Work required - Restate the entries below in full, exactly as they read, but without pictures.

[Opening Raw data section]

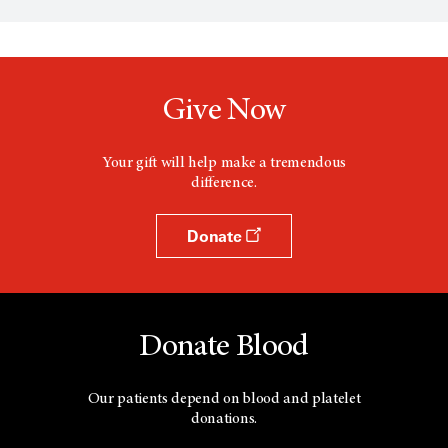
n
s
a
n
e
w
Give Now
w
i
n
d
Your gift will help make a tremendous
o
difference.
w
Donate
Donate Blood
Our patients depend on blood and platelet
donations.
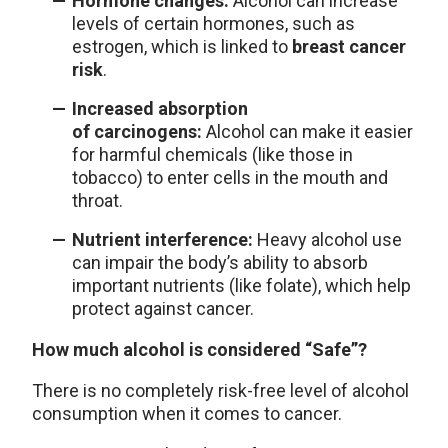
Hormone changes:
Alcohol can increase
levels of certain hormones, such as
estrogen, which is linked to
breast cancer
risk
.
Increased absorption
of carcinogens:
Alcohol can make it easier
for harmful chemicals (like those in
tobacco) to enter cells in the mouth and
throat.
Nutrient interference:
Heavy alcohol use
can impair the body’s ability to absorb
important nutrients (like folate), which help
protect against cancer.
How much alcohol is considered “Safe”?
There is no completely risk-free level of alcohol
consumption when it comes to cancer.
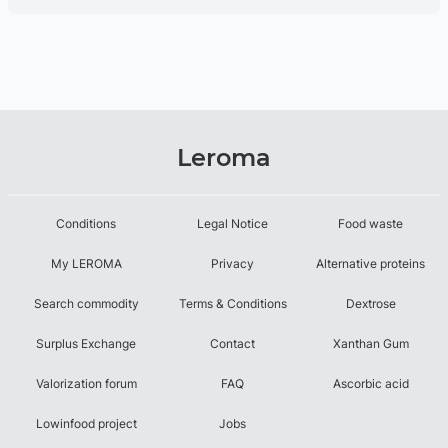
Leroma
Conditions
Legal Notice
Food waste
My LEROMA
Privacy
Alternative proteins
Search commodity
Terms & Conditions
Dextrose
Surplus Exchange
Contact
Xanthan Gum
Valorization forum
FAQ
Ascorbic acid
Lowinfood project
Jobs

[Closing Raw data section]

Solution to the problem -
n
s
a
n
e
w
Give Now
w
i
n
d
Your gift will help make a tremendous
o
difference.
w
Donate
Donate Blood
Our patients depend on blood and platelet
donations.
Hormone changes:
Alcohol can increase
levels of certain hormones, such as
estrogen, which is linked to
breast cancer
risk
.
Increased absorption
of carcinogens:
Alcohol can make it easier
for harmful chemicals (like those in
tobacco) to enter cells in the mouth and
throat.
Nutrient interference:
Heavy alcohol use
can impair the body’s ability to absorb
important nutrients (like folate), which help
protect against cancer.
How much alcohol is considered “Safe”?
There is no completely risk-free level of alcohol
consumption when it comes to cancer.
Leroma
Conditions
Legal Notice
Food waste
My LEROMA
Privacy
Alternative proteins
Search commodity
Terms & Conditions
Dextrose
Surplus Exchange
Contact
Xanthan Gum
Valorization forum
FAQ
Ascorbic acid
Lowinfood project
Jobs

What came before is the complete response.